If the critique could have provided a better conceptual framework for addressing those issues, it would have been the right critique at the right time. But if the critique merely devised a one-sided apologia about Western sins and sinners without addressing similar issues in the East, then it would have proved merely another adventure in failed left-intellectual rationalization. Worse, if the critique ended up marginalizing or even delegitimizing others who did attempt to address the East’s potential problems, it would have left its subject in a poorer state than it found it. It would have helped shape a West debilitated by guilt about its past, yet with no useful framework for understanding those who hate Westerners enough to murder them en masse. Given acts of mass murder by persons whom Reuters News Service refuses to term “terrorists,” given a president who seeks inclusiveness while surrounding himself with various controversial Muslim spokesmen, given an intellectual class here and abroad that has been suggesting empathy with mass murderers, the West’s conceptual approach to this crisis is at least open to question.
To Freund, not only has the critique of Orientalism impacted the West with guilt, it has suppressed any similar critique of its flip side from the East.

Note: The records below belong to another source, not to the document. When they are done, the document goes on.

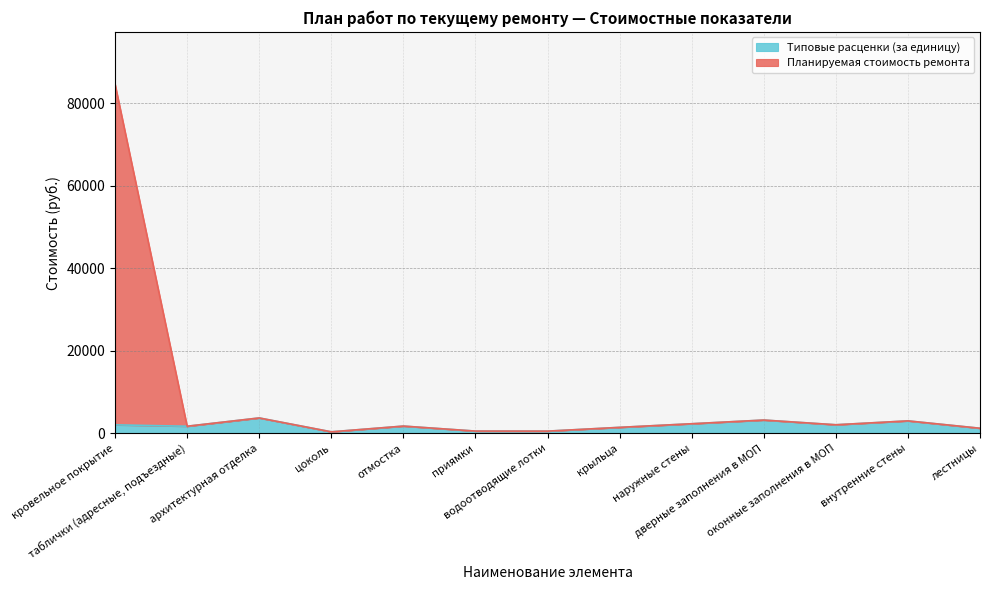

Between водоотводящие лотки and лестницы, which series saw the biggest shift?

Типовые расценки (за единицу)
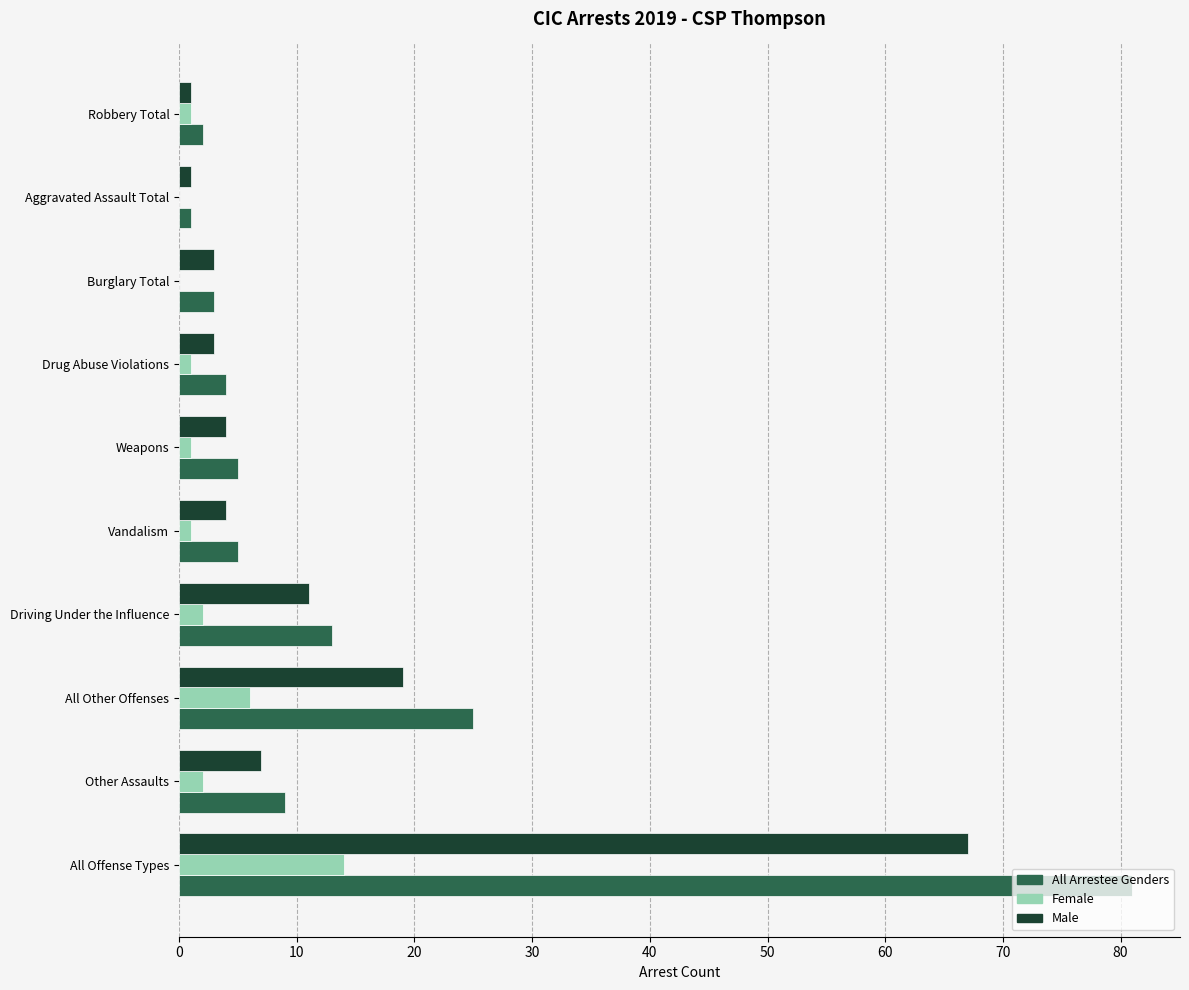

The All Arrestee Genders series shows 4 at Drug Abuse Violations. True or false?

True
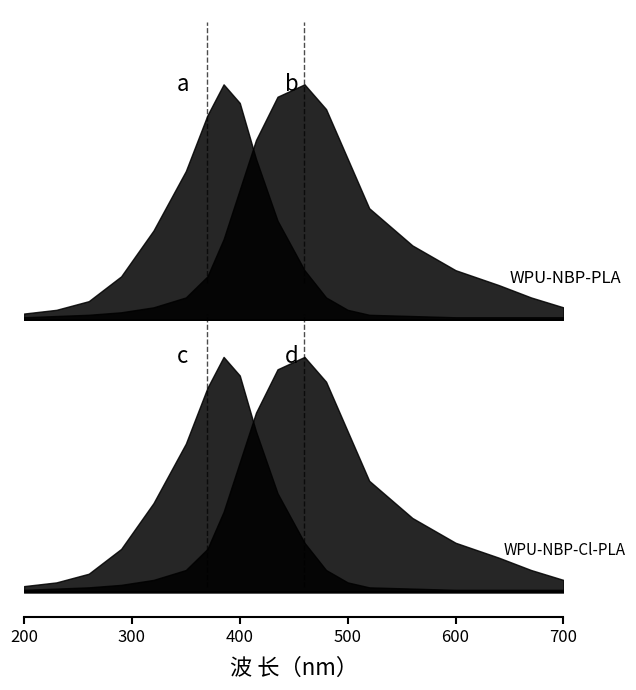

Reading left to right, extract all data points from this chart.

WPU-NBP-PLA_a: 0.1	0.1	0.1	0.3	0.7	1.2	1.6	1.9	1.8	1.3	0.8	0.4	0.2	0.1	0.0	0.0	0.0	0.0	0.0	0.0
WPU-NBP-PLA_b: 0.0	0.0	0.0	0.1	0.1	0.2	0.3	0.7	1.1	1.4	1.8	1.9	1.7	1.3	0.9	0.6	0.4	0.3	0.2	0.1
WPU-NBP-Cl-PLA_c: 0.1	0.1	0.1	0.3	0.7	1.2	1.6	1.9	1.8	1.3	0.8	0.4	0.2	0.1	0.0	0.0	0.0	0.0	0.0	0.0
WPU-NBP-Cl-PLA_d: 0.0	0.0	0.0	0.1	0.1	0.2	0.3	0.7	1.1	1.4	1.8	1.9	1.7	1.3	0.9	0.6	0.4	0.3	0.2	0.1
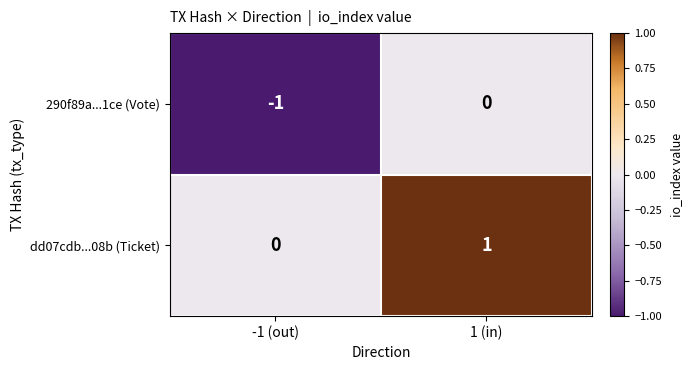

Rank the series by their maximum value, from lowest to highest.

290f89a...1ce (Vote), dd07cdb...08b (Ticket)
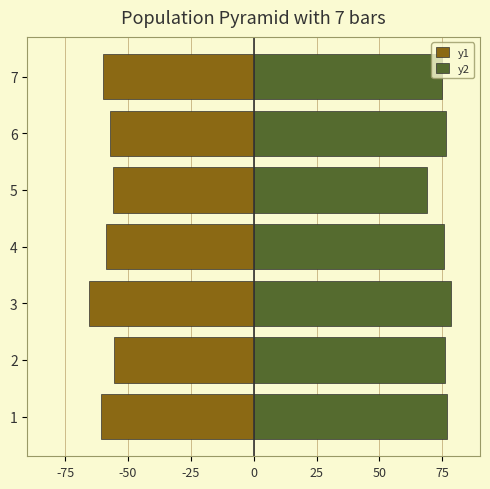

Is it true that Final equals 51.0 at 3?

False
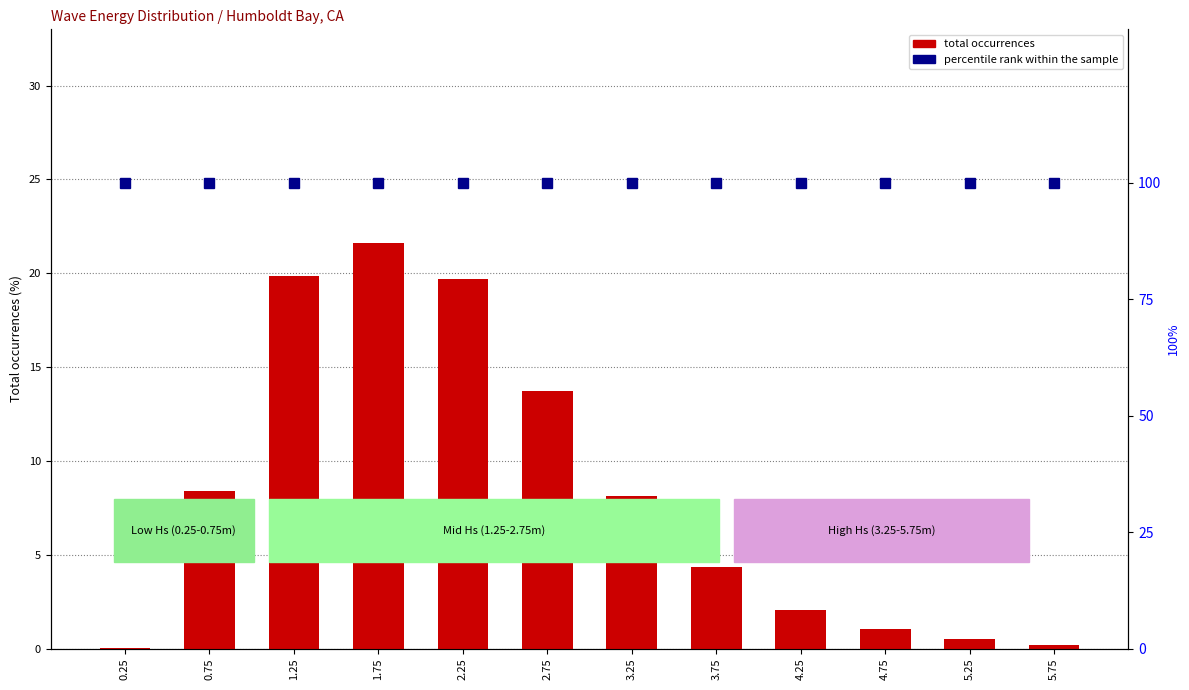

How many bars are there in total?

24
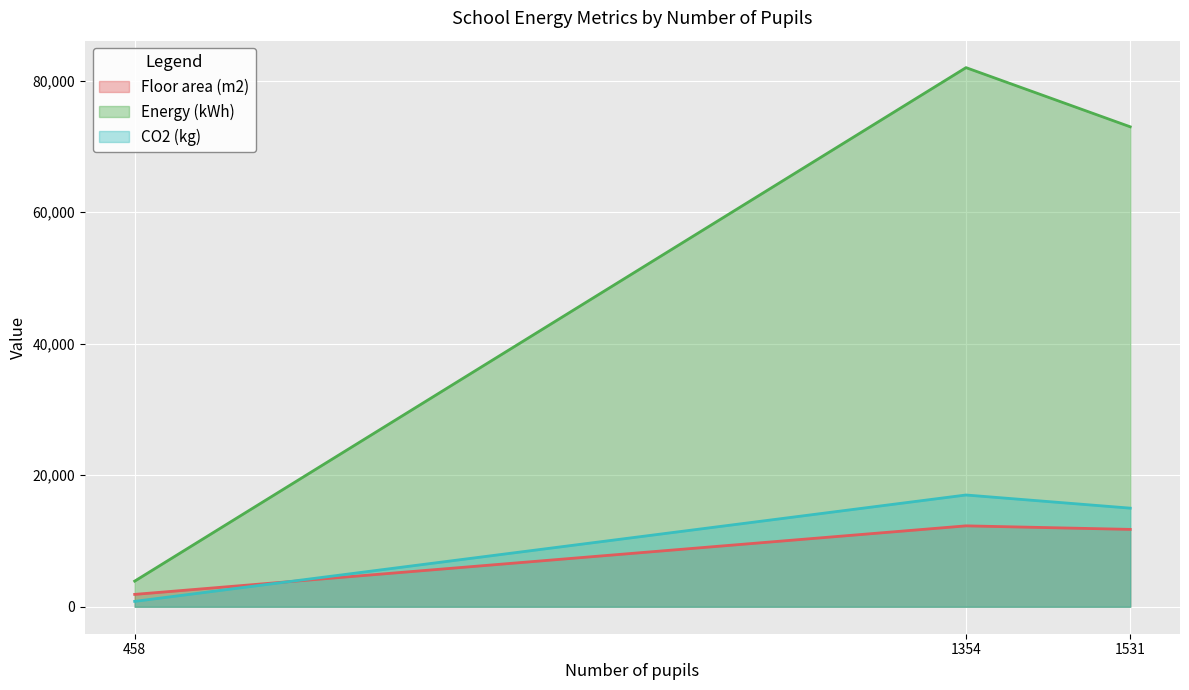

At which label does Floor area (m2) first exceed 11769?

1354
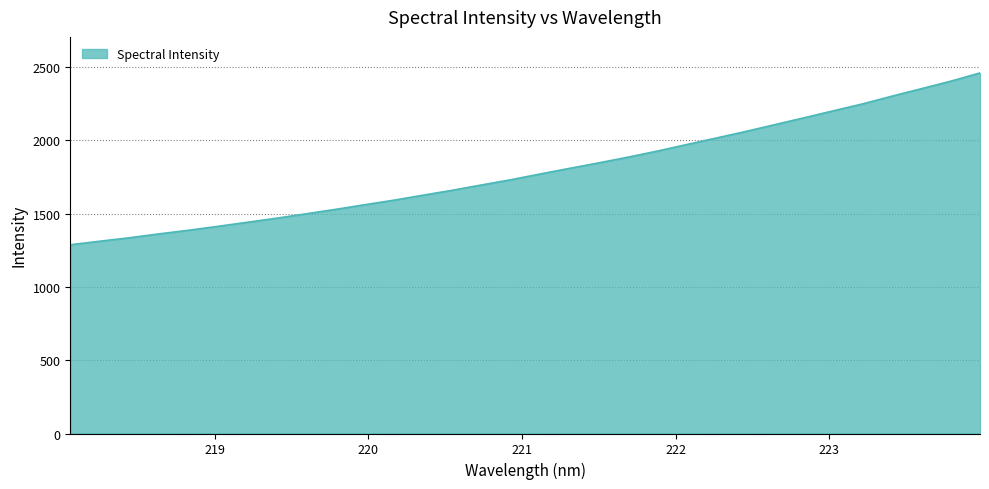

What is the minimum value shown in the chart?

1288.2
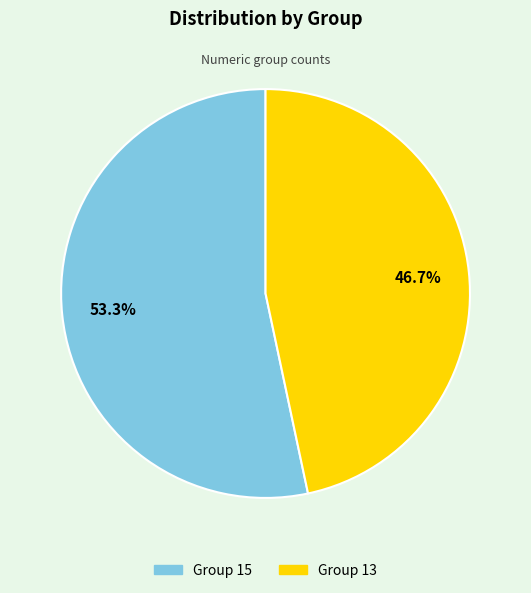

Do Group 13 and Group 15 together represent more than half of the pie?

Yes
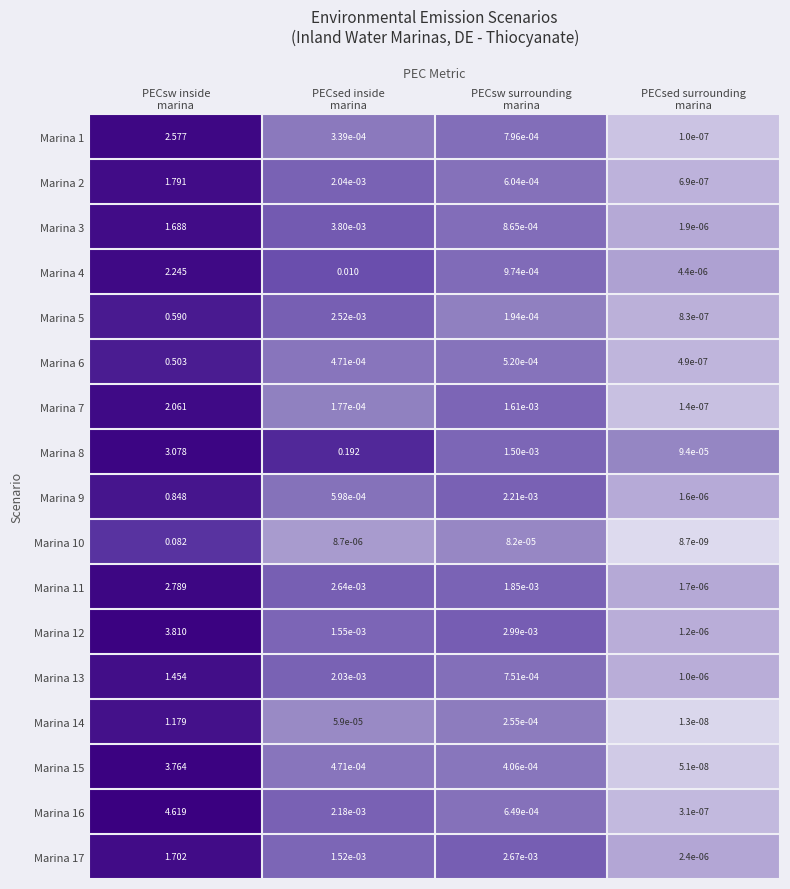

How many distinct data groups are displayed?

17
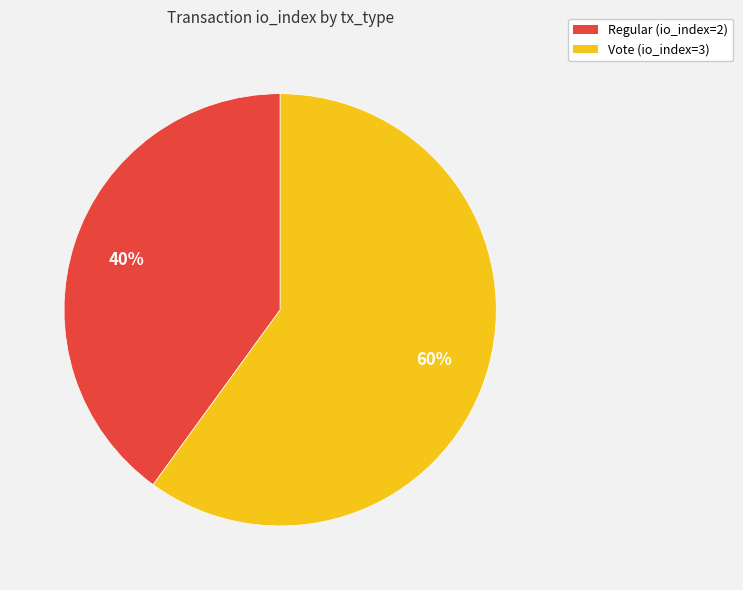

Which slice is the largest?

Vote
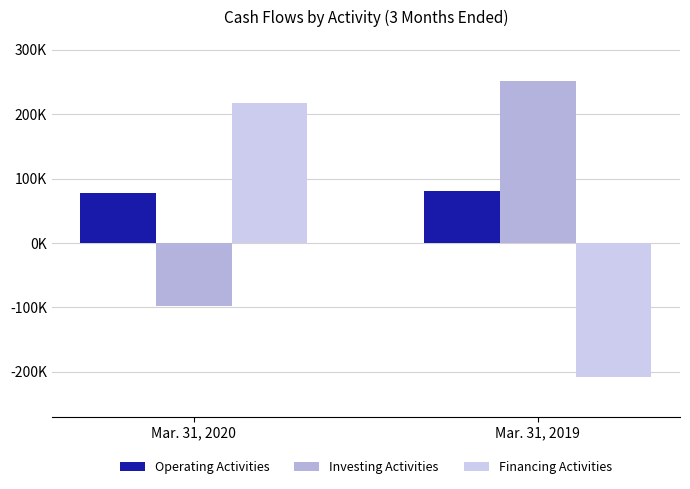

Are the bars grouped side by side (vs. stacked)?

Yes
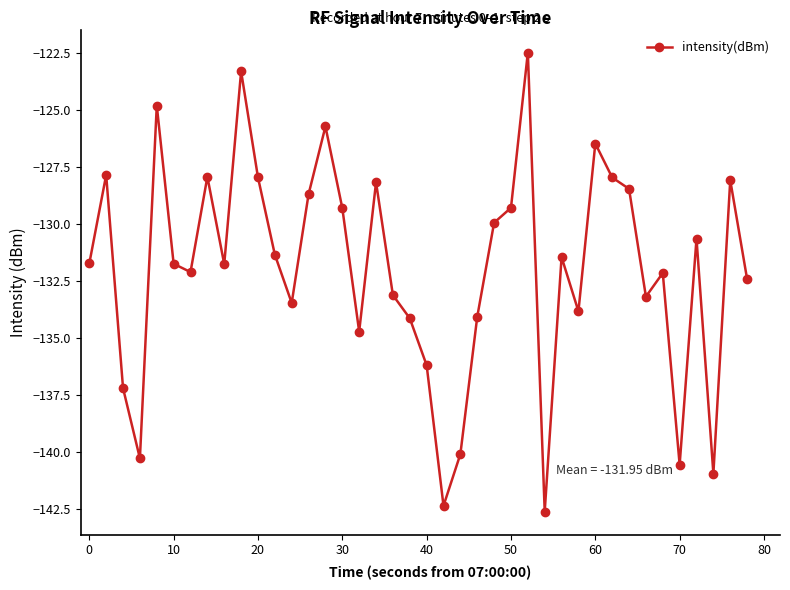

What is the difference between the second highest and minimum values?

19.3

Orientalism, the systematic stereotyping and degradation of Easterners that dehumanized them in the eyes of the West, enabled the colonial powers not only to mistreat whole populations, but also, in some of the West’s blackest moments, to slaughter them in horrifying numbers. What makes it possible to commandeer passenger planes filled with innocent travelers, including children, and use them as bombs to murder thousands of people in office buildings? It is a systematic stereotyping and degradation of Westerners that dehumanizes them, and makes their death a pious deed for some and a cause for celebration for others. It is Occidentalism.
Thought-provoking stuff.
Now I’m gonna be humming “Buttons and Bows” all day!